*What is needed*
Please report every line in the entries that contains the string "community".

━━━━━ The records

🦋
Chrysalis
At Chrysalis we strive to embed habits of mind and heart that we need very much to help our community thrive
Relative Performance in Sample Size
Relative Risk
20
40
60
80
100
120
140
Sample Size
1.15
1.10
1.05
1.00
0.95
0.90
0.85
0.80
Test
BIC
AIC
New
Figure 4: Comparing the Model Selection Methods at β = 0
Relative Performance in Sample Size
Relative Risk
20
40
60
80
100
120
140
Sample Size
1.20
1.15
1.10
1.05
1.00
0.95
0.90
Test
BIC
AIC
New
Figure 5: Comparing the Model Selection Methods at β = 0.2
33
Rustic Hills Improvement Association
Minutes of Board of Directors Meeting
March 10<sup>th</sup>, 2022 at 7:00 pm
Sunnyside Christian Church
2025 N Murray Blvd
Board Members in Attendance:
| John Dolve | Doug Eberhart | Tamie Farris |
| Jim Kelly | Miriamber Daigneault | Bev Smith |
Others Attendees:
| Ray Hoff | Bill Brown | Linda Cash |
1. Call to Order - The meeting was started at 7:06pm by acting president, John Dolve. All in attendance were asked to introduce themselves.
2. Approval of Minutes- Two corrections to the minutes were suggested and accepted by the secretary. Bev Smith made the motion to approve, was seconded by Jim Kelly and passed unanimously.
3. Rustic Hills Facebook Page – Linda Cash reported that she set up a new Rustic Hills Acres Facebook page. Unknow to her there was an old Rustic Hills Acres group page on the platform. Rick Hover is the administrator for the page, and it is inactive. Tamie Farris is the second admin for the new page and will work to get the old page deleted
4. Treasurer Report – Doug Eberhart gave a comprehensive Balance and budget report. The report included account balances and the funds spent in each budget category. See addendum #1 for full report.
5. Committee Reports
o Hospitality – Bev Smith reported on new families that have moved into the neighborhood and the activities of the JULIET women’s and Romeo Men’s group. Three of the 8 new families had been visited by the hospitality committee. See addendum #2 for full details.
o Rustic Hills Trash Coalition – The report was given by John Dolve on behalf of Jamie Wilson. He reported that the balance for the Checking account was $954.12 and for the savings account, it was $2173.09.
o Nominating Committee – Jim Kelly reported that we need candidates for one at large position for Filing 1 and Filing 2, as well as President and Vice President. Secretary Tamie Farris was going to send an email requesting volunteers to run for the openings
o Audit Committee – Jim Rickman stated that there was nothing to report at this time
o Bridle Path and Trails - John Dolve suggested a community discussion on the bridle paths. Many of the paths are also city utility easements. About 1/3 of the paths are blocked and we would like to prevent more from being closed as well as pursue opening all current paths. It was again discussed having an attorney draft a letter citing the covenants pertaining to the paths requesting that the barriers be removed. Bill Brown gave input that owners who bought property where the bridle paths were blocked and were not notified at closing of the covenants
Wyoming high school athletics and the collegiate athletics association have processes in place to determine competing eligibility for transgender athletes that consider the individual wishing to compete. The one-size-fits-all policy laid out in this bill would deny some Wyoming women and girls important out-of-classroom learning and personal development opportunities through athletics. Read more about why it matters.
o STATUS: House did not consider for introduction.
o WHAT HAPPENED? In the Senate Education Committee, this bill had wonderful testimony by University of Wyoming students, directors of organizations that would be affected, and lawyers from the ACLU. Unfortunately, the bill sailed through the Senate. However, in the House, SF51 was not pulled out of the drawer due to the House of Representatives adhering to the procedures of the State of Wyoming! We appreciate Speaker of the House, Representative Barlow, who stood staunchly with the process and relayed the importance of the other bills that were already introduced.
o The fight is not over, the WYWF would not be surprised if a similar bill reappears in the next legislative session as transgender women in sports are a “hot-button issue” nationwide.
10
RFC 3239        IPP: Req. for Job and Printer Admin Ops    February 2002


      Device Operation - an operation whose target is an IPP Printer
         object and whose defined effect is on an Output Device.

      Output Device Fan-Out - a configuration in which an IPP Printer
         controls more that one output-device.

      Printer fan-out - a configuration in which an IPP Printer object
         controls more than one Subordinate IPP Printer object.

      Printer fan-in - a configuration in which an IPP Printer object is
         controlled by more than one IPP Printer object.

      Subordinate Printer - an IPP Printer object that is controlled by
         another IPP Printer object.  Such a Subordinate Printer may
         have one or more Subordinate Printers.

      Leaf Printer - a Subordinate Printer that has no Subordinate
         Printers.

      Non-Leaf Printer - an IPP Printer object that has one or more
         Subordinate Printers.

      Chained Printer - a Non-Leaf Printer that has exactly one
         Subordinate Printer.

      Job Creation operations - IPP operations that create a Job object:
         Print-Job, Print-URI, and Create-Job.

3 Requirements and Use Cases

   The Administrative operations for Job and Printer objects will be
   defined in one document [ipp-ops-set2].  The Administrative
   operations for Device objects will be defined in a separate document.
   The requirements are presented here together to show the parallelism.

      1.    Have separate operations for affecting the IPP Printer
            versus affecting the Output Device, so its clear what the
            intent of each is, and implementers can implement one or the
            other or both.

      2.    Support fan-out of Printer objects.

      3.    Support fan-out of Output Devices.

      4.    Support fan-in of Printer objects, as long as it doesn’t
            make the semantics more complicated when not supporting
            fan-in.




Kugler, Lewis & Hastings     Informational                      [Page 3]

━━━━━━━━━━

*Expected answer*
At Chrysalis we strive to embed habits of mind and heart that we need very much to help our community thrive
o Bridle Path and Trails - John Dolve suggested a community discussion on the bridle paths. Many of the paths are also city utility easements. About 1/3 of the paths are blocked and we would like to prevent more from being closed as well as pursue opening all current paths. It was again discussed having an attorney draft a letter citing the covenants pertaining to the paths requesting that the barriers be removed. Bill Brown gave input that owners who bought property where the bridle paths were blocked and were not notified at closing of the covenants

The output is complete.